• **Excerpt to read**
* * *

# Hoyt Oasis transformation



## cottonstalk (Feb 11, 2012)

That's very nicely done.


----------



## Gapmaster (May 23, 2002)

Doesn't heating the metal for that long then air cooling weaken it, like with a knife blade? Or does it matter with that riser material?
Just curious. I know on my knife blades, if they are tempered I have to heat them and cool them to work on them. Then re-temper them when I am finished working on them. The bow looks great too.


----------



## biblethumpncop (May 14, 2004)

Gapmaster said:


> Doesn't heating the metal for that long then air cooling weaken it, like with a knife blade? Or does it matter with that riser material?
> Just curious. I know on my knife blades, if they are tempered I have to heat them and cool them to work on them. Then re-temper them when I am finished working on them. The bow looks great too.


I'm not a metallurgist, so I don't know the exact answer. However, I've had risers powdercoated before and they heat the riser to 300*-400*. I never had an issue with the powdercoated risers before. I heated my riser to 170*, so I'm hoping it will be fine. Good question!


----------



## cottonstalk (Feb 11, 2012)

Are you making new string and cable sets for all these assemblies you've been doing? If so how are you figuring your lengths?


----------



## biblethumpncop (May 14, 2004)

I have a variety of old strings, varying in length between 59"-63.5" in 1/2" increments. I also have buss cables and yokes in various lengths. I swap them out until I get the right feel and ata, then I'll have strings made.


----------



## rsarns (Sep 23, 2008)

Good video, thanks to Pat for the video.

https://www.youtube.com/watch?v=0JvwjUKBl0o


----------



## mitchell (Mar 5, 2005)

rsarns said:


> Good video, thanks to Pat for the video.
> 
> https://www.youtube.com/watch?v=0JvwjUKBl0o


Thanks Ren. I had the idea, but have never done one. That visual explanation and walk through is very helpful.


----------



## mitchell (Mar 5, 2005)

BC,

Nice job there. Looks really good. I have several I need to get brave enough to try that on.


----------



## rsarns (Sep 23, 2008)

Bow turned out nice. Well done.


----------



## myya (Feb 3, 2003)

Awesome job of reviving the old ol' girl. The Command Cams look good on the bow.
I never liked that color anodizing when it came out in 1997. Splash anodizing I think they called it. You should have seen the yellow color Hoyt had back then. I called piss green color. From a distance it looked like it.

* * *

• **The data**
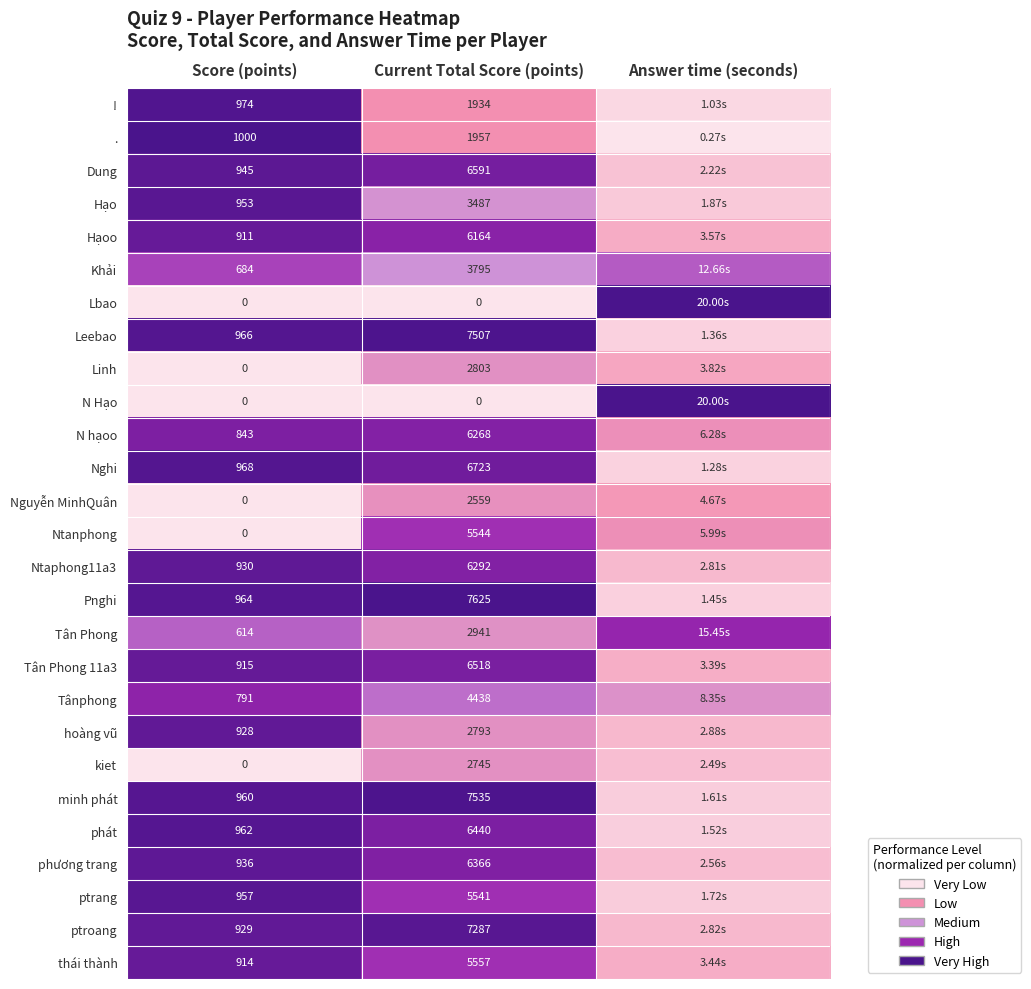

Is the value of minh phát at Score (points) greater than the value of Pnghi at Current Total Score (points)?

No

* * *

• **Complete the following**
1/ Answer these from the Hoyt Oasis thread:
(a) To what temperature did biblethumpncop heat the riser?
(b) Between what lengths do biblethumpncop's old strings vary, and in what increments?
(c) In what year did the color anodizing that myya never liked come out?
2/ Carry on the Hoyt Oasis thread with one or more further posts.

• **Answer set**
1/
(a) 170*
(b) Between 59" and 63.5", in 1/2" increments
(c) 1997

2/
Too bad they never kept the earlier colors like the Sahara, Tahiti, and others. They were the better colors. But never know what they will come out next.
Good Luck. Let us know how it shoots.
Myya


----------



## thegoodnews (May 7, 2015)

Very nice.

I have an old Jennings from around the early 80s that I hope to restore. With a liitle luck, perhaps it will turn out as nice.


----------



## biblethumpncop (May 14, 2004)

Thanks for the kimd words, and the link to Pat's video!


----------



## DTM (Dec 11, 2011)

Very cool!

I have a Superstar Carbon Plus I have been looking to refinish and will look into the Alumahyde when I get ready. I actually have it painted with Rustoleum Peal Coat right now so I could hunt with it.


----------



## biblethumpncop (May 14, 2004)

DTM said:


> Very cool!
> 
> I have a Superstar Carbon Plus I have been looking to refinish and will look into the Alumahyde when I get ready. I actually have it painted with Rustoleum Peal Coat right now so I could hunt with it.


What color is your Superstar? I had a couple of them a few years ago.


----------



## DTM (Dec 11, 2011)

It is the teal, black and purple camo riser and silver limbs! It has had the Energy wheels changed out for Accuwheels.

Love the bow, just hate the color!!!


----------



## biblethumpncop (May 14, 2004)

If anyone is interested in picking this bow up, let me know. It's an extra.


----------



## b-a-maniak (Apr 19, 2014)

Gapmaster said:


> Doesn't heating the metal for that long then air cooling weaken it, like with a knife blade? Or does it matter with that riser material?
> Just curious. I know on my knife blades, if they are tempered I have to heat them and cool them to work on them. Then re-temper them when I am finished working on them. The bow looks great too.


Temperatures for heat treating aluminum are 600'F and above. Curing a paint job in the oven @ less than 200' for a couple hrs will have no effect on the physical properties of the riser. I would not risk toasting limbs though...

Excellent work, beautiful results. The Protec is gonna get the same treatment when I get it back. Thanks for sharing.


----------



## Icentropy (Jul 26, 2013)

b-a-maniak said:


> Temperatures for heat treating aluminum are 600'F and above. Curing a paint job in the oven @ less than 200' for a couple hrs will have no effect on the physical properties of the riser. I would not risk toasting limbs though...
> 
> Excellent work, beautiful results. The Protec is gonna get the same treatment when I get it back. Thanks for sharing.


This is funny. I was going to say the exact same thing, including the protec remark as I have a protec with xt4000 limbs that needs a new paintjob and this looks perfect. Great job


----------



## biblethumpncop (May 14, 2004)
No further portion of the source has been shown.